Grand St. Settlement staff protesting budget cuts CBS New York

"No matter how amazing your reading program is, no matter how many great things you have going on in the building, but if you have no kids in the building, then we're defeating the purpose," said City Council Education Committee Chair Rita Joseph. 

"We've come together because we're deeply concerned about devastating cuts to education programs that could happen as soon as July. These are investments that we've called for for years. We've always wanted to see more social workers, and we've wanted to make sure that young children with autism get the programs and services that they need. We are glad that the city made these investments. But now the funding is going away and we absolutely need these programs to continue," said Randi Levine of Advocates for Children of New York. 

Due to budget cuts and growing class sizes, some parents have chosen to take their children out of public schools, to give their kids a more individualized education. They're turning to places like Grand Street Settlement, a community-based program that provides an alternative to public or private early childhood education. 

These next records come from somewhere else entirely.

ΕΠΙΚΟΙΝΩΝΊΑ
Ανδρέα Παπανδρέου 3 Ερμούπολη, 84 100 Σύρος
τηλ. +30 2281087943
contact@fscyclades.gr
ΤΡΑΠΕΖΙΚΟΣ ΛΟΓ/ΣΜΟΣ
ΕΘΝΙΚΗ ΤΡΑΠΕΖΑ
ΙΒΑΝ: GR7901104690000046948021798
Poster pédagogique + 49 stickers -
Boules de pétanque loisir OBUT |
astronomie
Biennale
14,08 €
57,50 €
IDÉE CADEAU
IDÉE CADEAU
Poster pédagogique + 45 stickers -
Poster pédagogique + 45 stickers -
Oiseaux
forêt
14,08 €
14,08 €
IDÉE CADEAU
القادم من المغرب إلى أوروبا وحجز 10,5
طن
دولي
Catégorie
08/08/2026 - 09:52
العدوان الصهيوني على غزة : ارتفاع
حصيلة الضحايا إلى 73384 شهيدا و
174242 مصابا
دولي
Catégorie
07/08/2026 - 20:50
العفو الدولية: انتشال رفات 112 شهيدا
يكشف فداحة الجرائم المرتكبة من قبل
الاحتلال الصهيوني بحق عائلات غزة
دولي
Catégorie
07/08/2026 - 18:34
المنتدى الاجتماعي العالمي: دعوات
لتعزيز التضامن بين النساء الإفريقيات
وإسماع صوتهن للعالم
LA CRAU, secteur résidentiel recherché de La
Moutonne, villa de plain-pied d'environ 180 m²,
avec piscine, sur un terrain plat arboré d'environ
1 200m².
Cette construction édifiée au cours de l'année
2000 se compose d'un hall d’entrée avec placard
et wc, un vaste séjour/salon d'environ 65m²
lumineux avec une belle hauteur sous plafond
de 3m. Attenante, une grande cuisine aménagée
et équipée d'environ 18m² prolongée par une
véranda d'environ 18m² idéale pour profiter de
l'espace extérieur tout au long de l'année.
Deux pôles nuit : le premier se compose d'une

Nicole Muniz, Grand St Settlement Parent CBS New York

Often, community-based programs, like Grand Street, actually face even more budget cuts than public schools when the city decides to pass more cuts. 

"Our not-for-profit programs, they're hit the most and the first. When the initiative came out to build 3K, it was for public schools. Now they have no more slots and realized we have all these 3K children, and where do we go? Community based programs. We've been doing the work already. We make up where public school can't. When there's cuts, we are the first and most proactive to fix where those cuts are to supplement in the program so we don't feel it the hardest," said Grand Street site director Delisa Randall.

During a City Council hearing in March, Schools Chancellor David Banks said he was, "fighting like heck to get these cuts restored."